Rewrite all of the records below with "city" swapped for "locality" wherever it appears, keeping everything else the same. Omit the pictures from your answer.

-- Dataset items --
^^^^^^^^^^^^^^^^

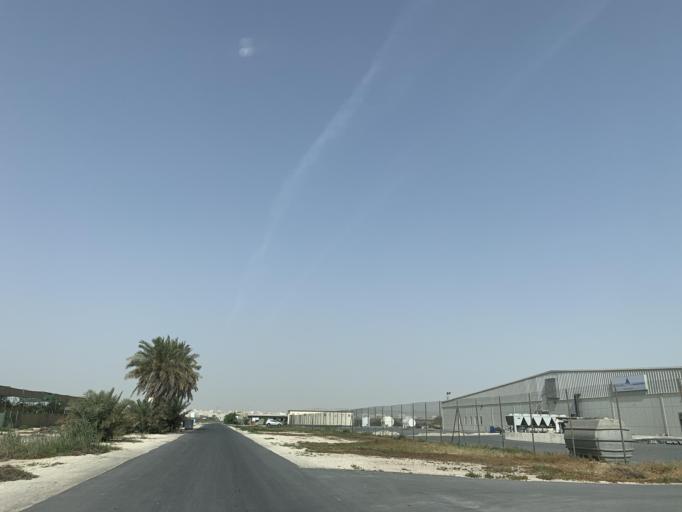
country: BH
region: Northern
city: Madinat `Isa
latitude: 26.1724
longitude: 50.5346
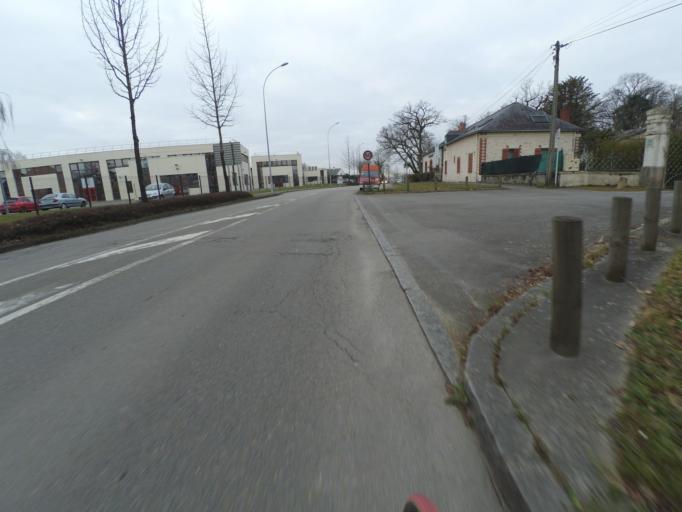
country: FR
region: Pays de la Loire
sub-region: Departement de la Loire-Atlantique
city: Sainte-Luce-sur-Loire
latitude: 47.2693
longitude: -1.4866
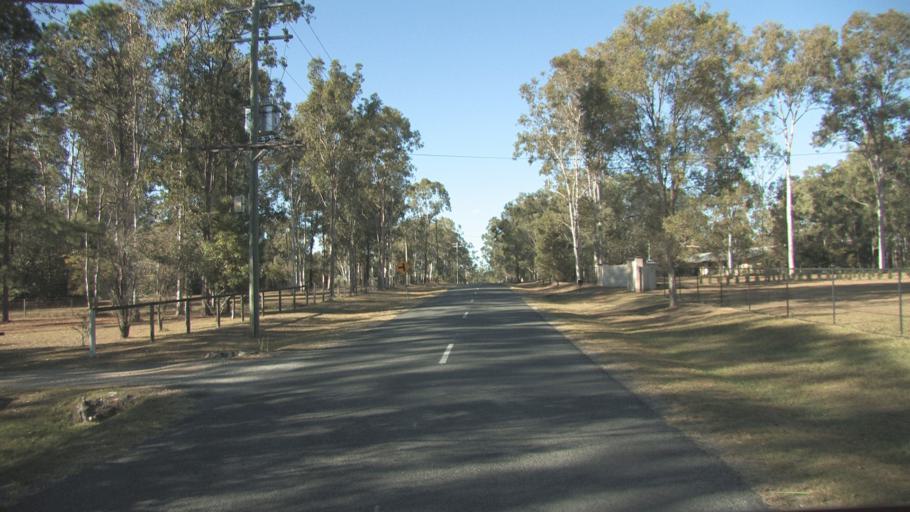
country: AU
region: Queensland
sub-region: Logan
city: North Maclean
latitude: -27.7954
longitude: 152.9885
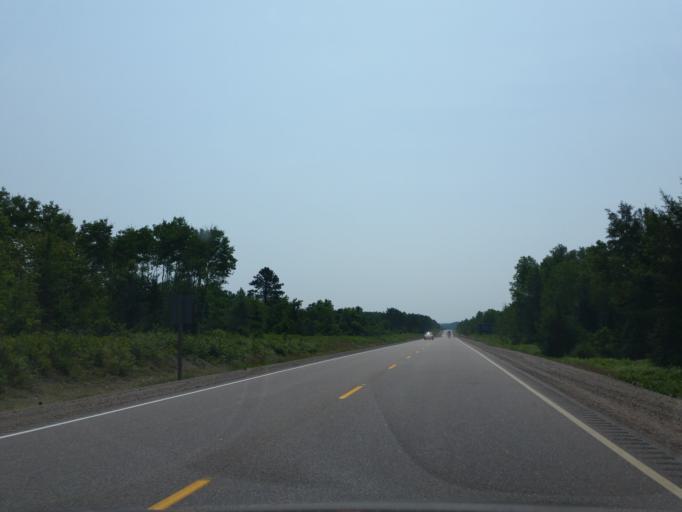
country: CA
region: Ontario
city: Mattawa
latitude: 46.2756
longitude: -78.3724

^^^^^^^^^^^^^^^^

-- The output --
country: BH
region: Northern
locality: Madinat `Isa
latitude: 26.1724
longitude: 50.5346
country: FR
region: Pays de la Loire
sub-region: Departement de la Loire-Atlantique
locality: Sainte-Luce-sur-Loire
latitude: 47.2693
longitude: -1.4866
country: AU
region: Queensland
sub-region: Logan
locality: North Maclean
latitude: -27.7954
longitude: 152.9885
country: CA
region: Ontario
locality: Mattawa
latitude: 46.2756
longitude: -78.3724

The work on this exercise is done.